花吹雪のトンネルの入り口、そこで待っていたのは20年前の母だった。ふくよかな身体に和服姿の母は当時見慣れた姿のまま。胸のあたりで懐かしげに手を振ってくれていた。
20年前の約束は守られた。

母は70歳で旅立った。
その時約束したのだ。私が70歳になったら会いに行くと。

そして、私は70歳になってこの日を迎えた。会いたかった母。
私たちは今、同じ70歳。母と言うより懐かしい友に出会っているような気もした。

桜の散りゆく中で私たちは肩を寄せ合って歩いた。
話すことはたくさんあると思われたが、何も言えない。父の事も尋ねたかったが、どう切り出したものか迷う。色々あったから。母も私を見つめて笑顔を見せるだけ。


ふと、聞こえてきたのは幼い頃一緒に歌っていた童謡。
母が小さな声で『花嫁人形』を口ずさんでいる。
母はこの歌がとても好きだった。一緒に歌おうと誘っているのだ。
今、歌うと泣き出しそうな気がした。

幼い頃、私の歌をいつも上手、上手と褒めてくれた。私が歌う事が好きなのも母が褒めてくれたからだ。
ずっと並び立っていた桜の木は少し先で途切れる。花風吹のトンネルもそろそろ終わる。

「私も70歳の母と会った事があったのよ」
「おばあちゃんと?」
「あなたも、あなたが亡くなった歳に娘がなったらね」
我が家系のルーティンなのだろうか。知らなかった。

いつの間にか、二人で『花嫁人形』を歌っていた。
花吹雪が最後の挨拶のように大きく吹き抜けた。そして、母を連れ去って行った。あっという間の出来事。

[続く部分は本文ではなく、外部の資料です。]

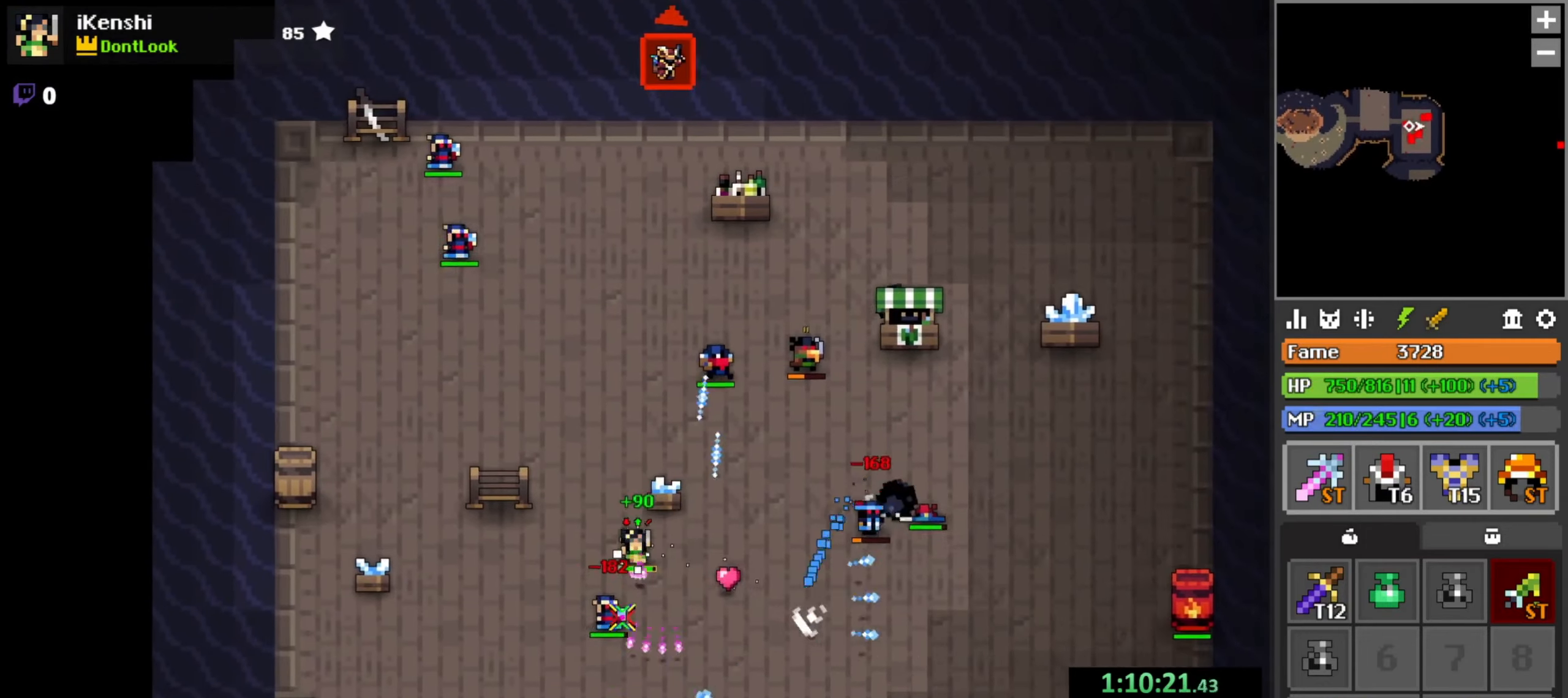
{"keys": ["s"], "mouse": ["left"], "events": [[283, "s", "down"], [417, "a", "up"]]}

私は小さく母にさよならの手を振る。私もそろそろなのかもしれない。なんだか待ち遠しいようにも思えた。

私は桜の花びらを一枚拾いそっと息を吹きかけた。花びらは先ほどの花風吹を追いかけて行く。


立ち止まった私。
気の早い夏の風が遠慮がちに私の背中を押してくれた。







花風吹、美しい日本語ですね。
小牧幸助部長の企画、『花風吹』に参加させて頂きました。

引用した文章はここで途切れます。